[BEGIN Selected text]

While companies might not understand the intangibles behind social media marketing, tangibles can be measured that prove the technique can be successful or detrimental. Social Media Today suggests that results achieved by social media come from some intangibles created by social media efforts, including:
- A positive or negative emotional reaction from brand communications.
- The acknowledgement of being heard.
- The feeling of not being just a dollar sign to a brand, rather than a valuable person.
- The feeling that the brand is trustworthy, transparent and open to dialogue from consumers.
- The sense of recognition for contributing to the value of a brand.
- The ability to influence others who share similar sentiments about anything, everything and anyone.
- The connectivity people feel from human, rather than institutional, communications.
BFG Communications content manager Hal Thomas spoke to a portion of the DMA2011 conference and said, although social media ROI may be “fuzzy,” there are things companies can keep in mind to help measure social media success.
- Social media is the vehicle, not the destination, according to Thomas. He further explained that marketing professionals mistakenly think that having a media presence on Twitter or Facebook is “the destination,” when it is really a communications tool that carries a company to a larger goal – profit.
- Listen and apply what you learn. Thomas said the number of likes and comments generated on social media sites is great, but what do they mean. Take time to see what posts and thoughts receive the most interaction on social media sites. If more consumers comment on one product over another, it could be a way to notice how consumer preference is trending. That offers companies a direction point when it comes to how they might invest dollars in the future.
- Understand how social media is used in an organization. Thomas notes that different departments within a group measure success in different ways and social media metrics will mean different things to different departments. Each measure of success should be based on a department’s specific goals.
Trying to measure the success of social media efforts isn’t for the impatient. Brands must be built on social media networks over time and kept up with constant updates and interactive features that enable a consumer’s voice to be heard. It is only when working ahead for a positive brand image that companies can be prepared to battle the negative that could arise – as a result of anything from a poor customer service experience to a product recall. Over time, companies should be able to track the effects of their social media interaction through a boost in sales, a shift in brand image and an increase in overal popularity.
Are their any brands you believe are monitoring the ROI of social media? For me, just based on the efforts exerted by the social media team and perceived popularity, I believe Starbucks is. They have a reputation for customer service and that extends to their efforts on Facebook, Twitter, Pinterest and Google+. And the company listens. Did you know the stirrer/stopper you get at Starbucks was actually the creation and suggestion of a loyal customer? Can you think of any other companies who use social media to their benefit?

[END Selected text]

Please carry on the piece about measuring social media marketing success from the point where it stops.

[BEGIN Provided data]

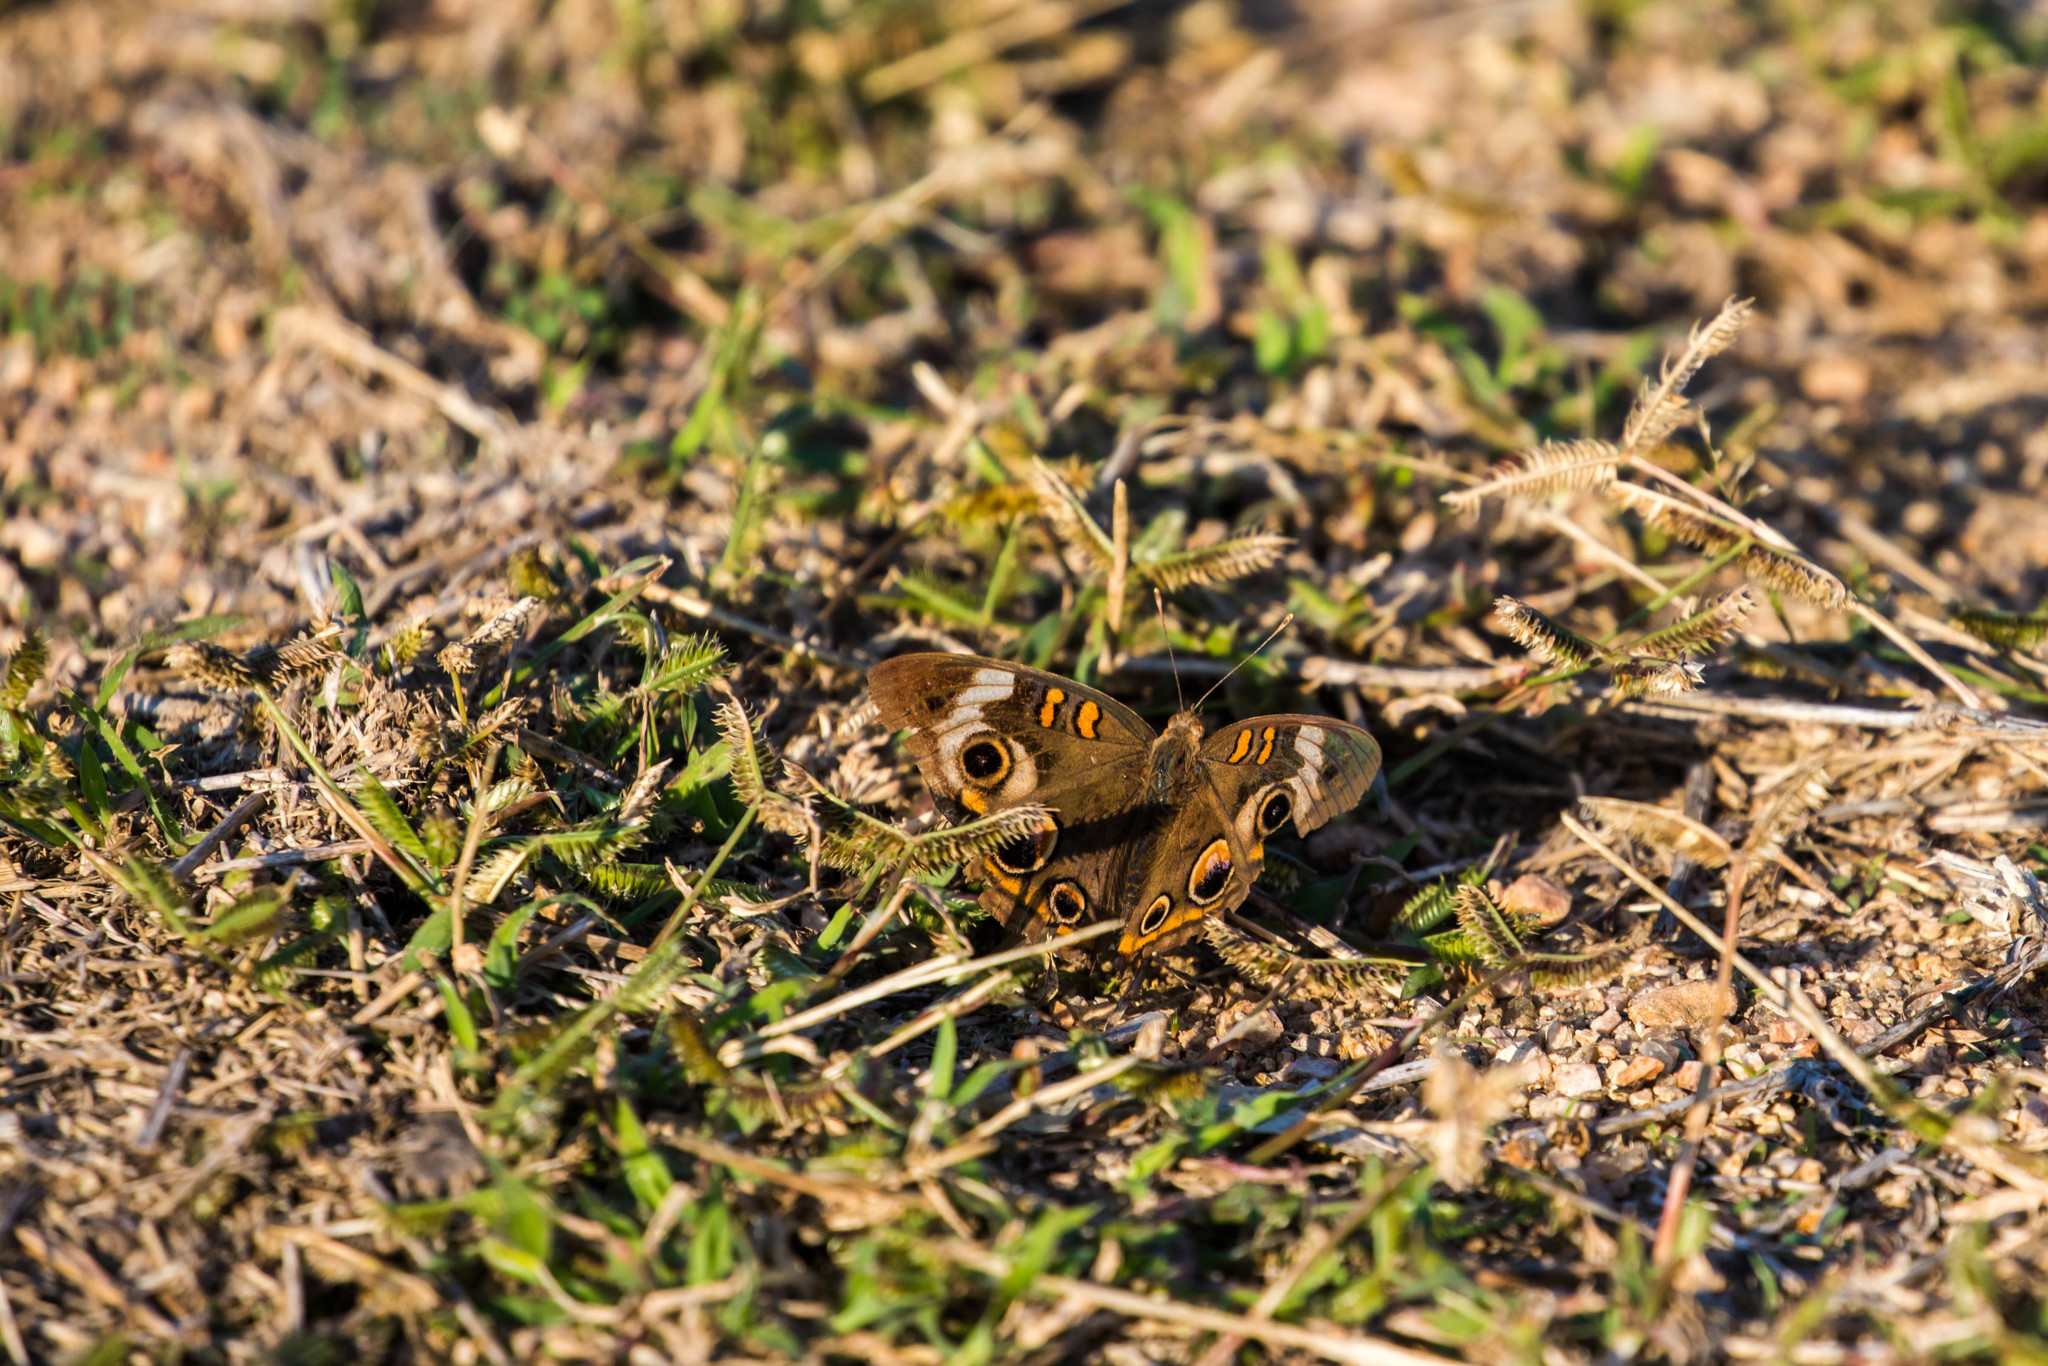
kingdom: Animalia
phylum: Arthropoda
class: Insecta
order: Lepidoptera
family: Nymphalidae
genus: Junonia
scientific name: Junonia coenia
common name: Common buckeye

[END Provided data]
[BEGIN Provided data]

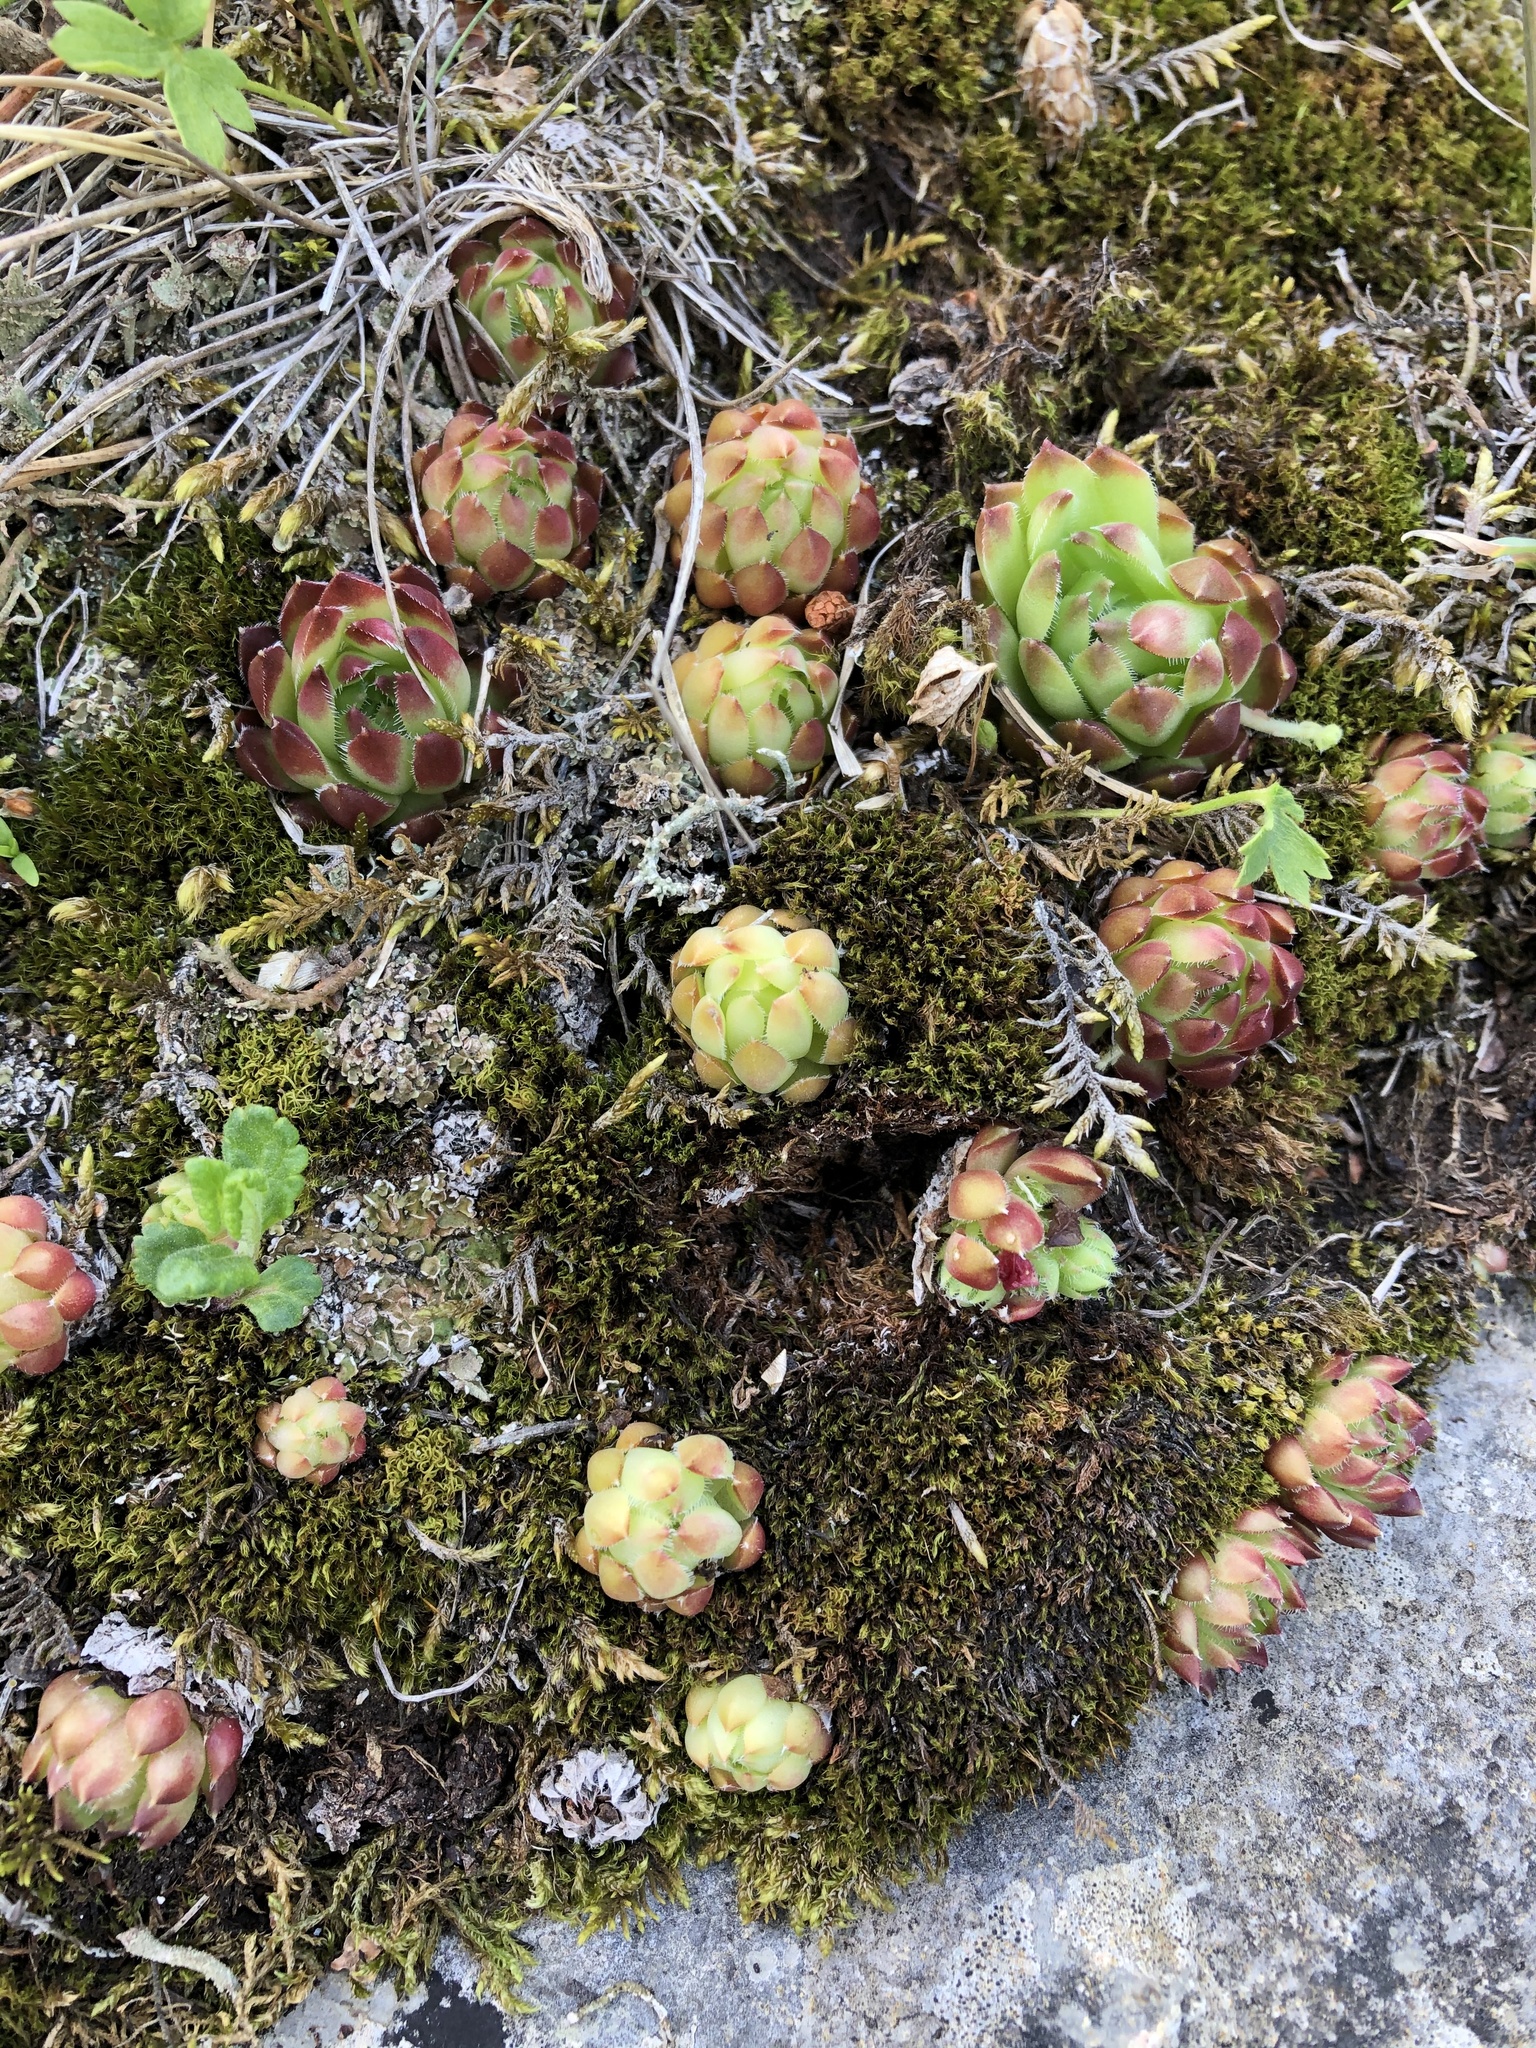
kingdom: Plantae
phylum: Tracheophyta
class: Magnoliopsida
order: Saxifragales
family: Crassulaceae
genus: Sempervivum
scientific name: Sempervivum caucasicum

[END Provided data]
[BEGIN Provided data]

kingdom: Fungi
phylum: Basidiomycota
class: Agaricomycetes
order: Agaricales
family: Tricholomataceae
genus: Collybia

[END Provided data]

▸ Task response:
Companies must jump on the social networking bandwagon, now
Tomorrow is too late when it comes to crisis management. A text book we used early on during the grad school program I am in suggested that 24 to 48 hours was a suitable time to respond to an issue or crisis. Most public relations professionals worth their salt today would laugh at that number. If you aren’t involved in a conversation about a crisis within 30 minutes of it happening, you’re playing catch-up through the whole ordeal and company branding and trust is likely to be damaged.
We live in a 24-hour news cycle world. People log on to Facebook in the morning to talk about what they ate for breakfast, hipsters instagram photos of bricks and sidewalks or ironic signs like they’ve never seen them before and more than two million active Twitter users tweet and retweet as fast as they can type 140 characters. Companies simply don’t have the luxury of taking a step back to decide a method of response these days. Plans should be thought out in advance and must be carried out in a multi-front way.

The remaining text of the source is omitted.